La question qui va suivre concerne votre fille si je peux le dire ainsi. Tous les pays ont leur star. Au niveau de cette athlète qui vit à Bordeaux, comment est ce que le suivi se fait ?

Je pense que nous la suivons de près. Nous sommes en communication. Nous veillons à ce qu’elle puisse disposer de moyens je peux dire au dessus même du minimum pour pouvoir se préparer. Elle est loin mais nous avons la chance que ce soit une jeune femme qui a la tête sur les épaules.

Selon vous, pour ces championnats d’Afrique, est-ce qu’elle est pratiquement l’espoir ?

C’est d’abord notre premier espoir. Mais il y en a d’autres dont nous préférons taire les noms pour le moment.

Il y a-t-il d’autres ?

Nous y travaillons.

Parlons un peu des autres. Le Gabon aurait quand même d’autres athlètes sur qui il peut compter. Parlons de cette écurie d’athlètes que le Gabon est en train de préparer pour ces championnats d’Afrique d’athlétisme au Bénin.

Vous savez aujourd’hui l’Afrique a besoin d’athlètes. Du fait de ce manque d’athlètes nous nous sommes préparés tant mieux que mal. Le temps passant, ils ont pris un peu de l’âge alors nous sommes repartis à la base pour recommencer à retravailler sur les jeunes pour les échéances au delà de 2012. Moi en tant que président de la fédération, j’ai commencé par travailler à la tête de la fédération en septembre 2010 bien qu’étant élu en 2009. Mais le travail est fait. On a recruté beaucoup de jeunes et pour ceux qui sont là on a relancé la machine.

Quelle est la feuille de route de l’écurie gabonaise ?
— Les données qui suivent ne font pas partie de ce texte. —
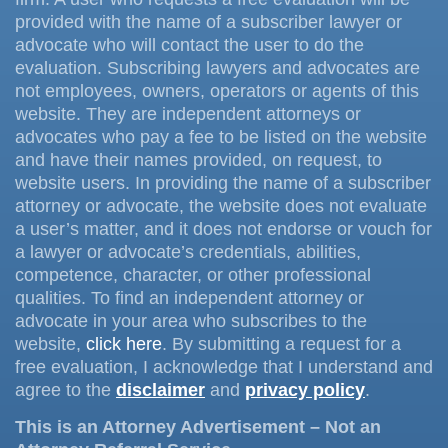
provided with the name of a subscriber lawyer or
advocate who will contact the user to do the
evaluation. Subscribing lawyers and advocates are
not employees, owners, operators or agents of this
website. They are independent attorneys or
advocates who pay a fee to be listed on the website
and have their names provided, on request, to
website users. In providing the name of a subscriber
attorney or advocate, the website does not evaluate
a user’s matter, and it does not endorse or vouch for
a lawyer or advocate’s credentials, abilities,
competence, character, or other professional
qualities. To find an independent attorney or
advocate in your area who subscribes to the
website,
click here
. By submitting a request for a
free evaluation, I acknowledge that I understand and
agree to the
disclaimer
and
privacy policy
.
This is an Attorney Advertisement – Not an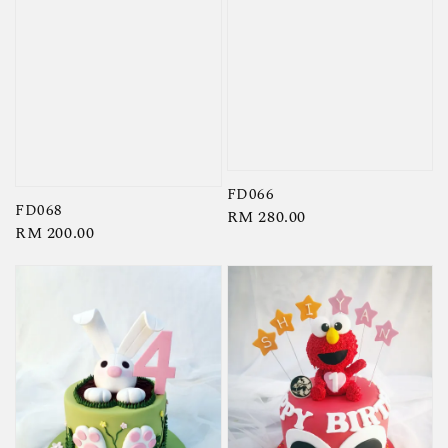
FD066
FD068
Regular
RM 280.00
Regular
RM 200.00
price
price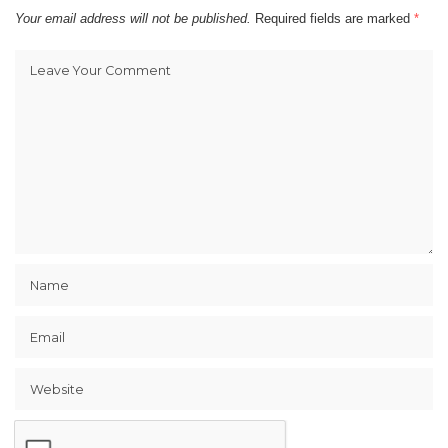
Your email address will not be published.
Required fields are marked
*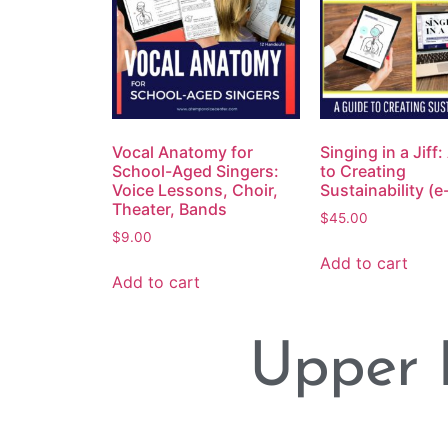
Vocal Anatomy for
Singing in a Jiff
School-Aged Singers:
to Creating
Voice Lessons, Choir,
Sustainability (
Theater, Bands
$
45.00
$
9.00
Add to cart
Add to cart
Upper 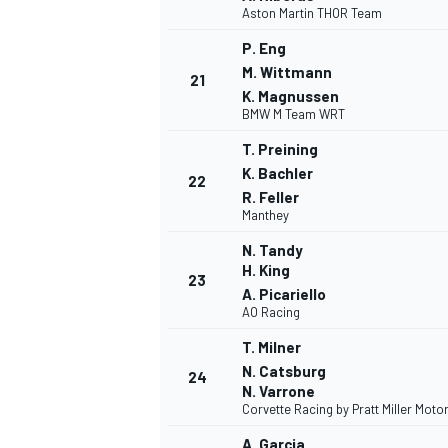
Aston Martin THOR Team
P. Eng
M. Wittmann
21
K. Magnussen
BMW M Team WRT
OPEN WHEEL
T. Preining
K. Bachler
22
R. Feller
Manthey
N. Tandy
H. King
23
A. Picariello
AO Racing
T. Milner
N. Catsburg
24
N. Varrone
Corvette Racing by Pratt Miller Moto
A. Garcia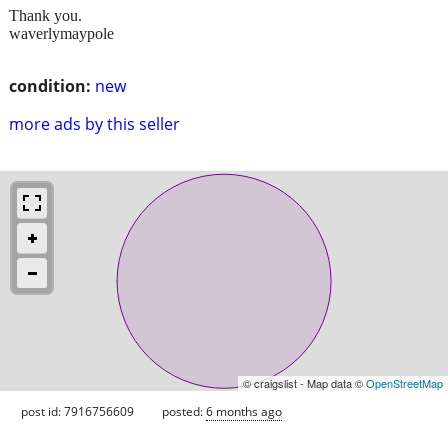
Thank you.
waverlymaypole
condition:
new
more ads by this seller
© craigslist - Map data ©
OpenStreetMap
post id: 7916756609
posted:
6 months ago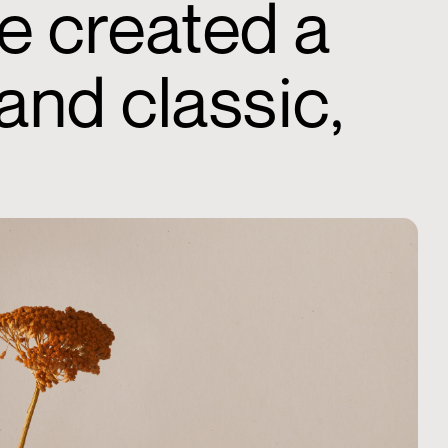
e created a
and classic,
La feuille de route en dehors de notre jeune athlète qui est à l’extérieur du pays il y a les compétitions qui nous permettent de sélectionner les jeunes locaux. C’est comme cela que ça se fait. On ne se regroupe pas par affinité. Il y a une séance d’entrainement qui se fait pratiquement tous les après-midi au stade du Gabon.

Est-ce que vous pensez que les athlètes gabonais ont les minima pour pouvoir participer à ces J.O ?

Ecoutez pour moi c’est difficile à dire. A la date d’aujourd’hui, j’avoue que ce serait prétentieux de ma part de dire une telle chose.

Vous savez qu’il y a des pays qui ont de bons athlètes. Le Gabon dispose quand même également d’un bon relief pour former des athlètes de qualités ?

C’est une question de moyens. La Fédération dispose aujourd’hui des gens prêts à gérer pour qu’on aille de l’avant. Nous ne sommes pas satisfaits des conditions dans lesquelles nous travaillons. Il faut dire les choses clairement. Nous profitons des conditions de la nature, mais on pouvait faire mieux si les moyens humains, matériels et financiers s’y ajoutaient.

A votre bon soin, on vous laisse conclure cet entretien

Ecoutez ! Nous sommes réellement heureux du fait que vous soyez venus vers nous bien que le sport roi batte son plein actuellement au Gabon. Nous vous remercions très sincèrement pour nous avoir choisis. Nous espérons ne pas repartir du Bénin les mains vides. Nous allons participer avec fierté à cette fête de l’athlétisme africain avec nos valeurs. L’avant-goût de ce que le Bénin a présenté en Corée du Sud la dernière fois augure d’une bonne organisation en juin prochain à Porto-Novo. Nous ne souhaiterons pas manquer un rendez-vous de telle envergure. Merci.